▶ _Exercise aim_:
Repeat the full listing below verbatim and keep the images out.

▶ _Supplied entries_:

#####

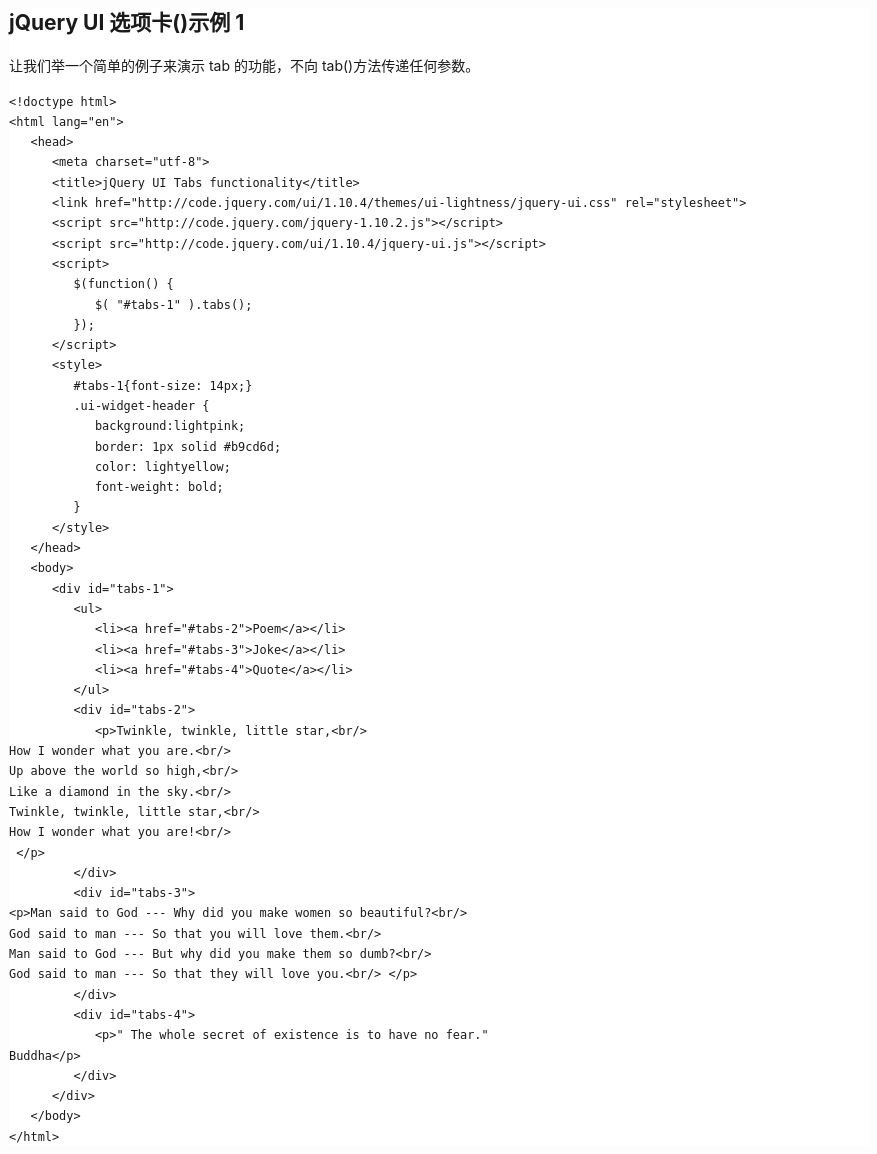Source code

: ## jQuery UI 选项卡()示例 1

让我们举一个简单的例子来演示 tab 的功能，不向 tab()方法传递任何参数。

```
<!doctype html>
<html lang="en">
   <head>
      <meta charset="utf-8">
      <title>jQuery UI Tabs functionality</title>
      <link href="http://code.jquery.com/ui/1.10.4/themes/ui-lightness/jquery-ui.css" rel="stylesheet">
      <script src="http://code.jquery.com/jquery-1.10.2.js"></script>
      <script src="http://code.jquery.com/ui/1.10.4/jquery-ui.js"></script>
      <script>
         $(function() {
            $( "#tabs-1" ).tabs();
         });
      </script>
      <style>
         #tabs-1{font-size: 14px;}
         .ui-widget-header {
            background:lightpink;
            border: 1px solid #b9cd6d;
            color: lightyellow;
            font-weight: bold;
         }
      </style>
   </head>
   <body>
      <div id="tabs-1">
         <ul>
            <li><a href="#tabs-2">Poem</a></li>
            <li><a href="#tabs-3">Joke</a></li>
            <li><a href="#tabs-4">Quote</a></li>
         </ul>
         <div id="tabs-2">
            <p>Twinkle, twinkle, little star,<br/>
How I wonder what you are.<br/>
Up above the world so high,<br/>
Like a diamond in the sky.<br/>
Twinkle, twinkle, little star,<br/>
How I wonder what you are!<br/>
 </p>
         </div>
         <div id="tabs-3">
<p>Man said to God --- Why did you make women so beautiful?<br/>
God said to man --- So that you will love them.<br/>
Man said to God --- But why did you make them so dumb?<br/> 
God said to man --- So that they will love you.<br/> </p>
         </div>
         <div id="tabs-4">
            <p>" The whole secret of existence is to have no fear."
Buddha</p>
         </div>
      </div>
   </body>
</html>

```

#####

▶ _Exercise solution_:
Source code

: ## jQuery UI 选项卡()示例 1

让我们举一个简单的例子来演示 tab 的功能，不向 tab()方法传递任何参数。

```
<!doctype html>
<html lang="en">
   <head>
      <meta charset="utf-8">
      <title>jQuery UI Tabs functionality</title>
      <link href="http://code.jquery.com/ui/1.10.4/themes/ui-lightness/jquery-ui.css" rel="stylesheet">
      <script src="http://code.jquery.com/jquery-1.10.2.js"></script>
      <script src="http://code.jquery.com/ui/1.10.4/jquery-ui.js"></script>
      <script>
         $(function() {
            $( "#tabs-1" ).tabs();
         });
      </script>
      <style>
         #tabs-1{font-size: 14px;}
         .ui-widget-header {
            background:lightpink;
            border: 1px solid #b9cd6d;
            color: lightyellow;
            font-weight: bold;
         }
      </style>
   </head>
   <body>
      <div id="tabs-1">
         <ul>
            <li><a href="#tabs-2">Poem</a></li>
            <li><a href="#tabs-3">Joke</a></li>
            <li><a href="#tabs-4">Quote</a></li>
         </ul>
         <div id="tabs-2">
            <p>Twinkle, twinkle, little star,<br/>
How I wonder what you are.<br/>
Up above the world so high,<br/>
Like a diamond in the sky.<br/>
Twinkle, twinkle, little star,<br/>
How I wonder what you are!<br/>
 </p>
         </div>
         <div id="tabs-3">
<p>Man said to God --- Why did you make women so beautiful?<br/>
God said to man --- So that you will love them.<br/>
Man said to God --- But why did you make them so dumb?<br/> 
God said to man --- So that they will love you.<br/> </p>
         </div>
         <div id="tabs-4">
            <p>" The whole secret of existence is to have no fear."
Buddha</p>
         </div>
      </div>
   </body>
</html>

```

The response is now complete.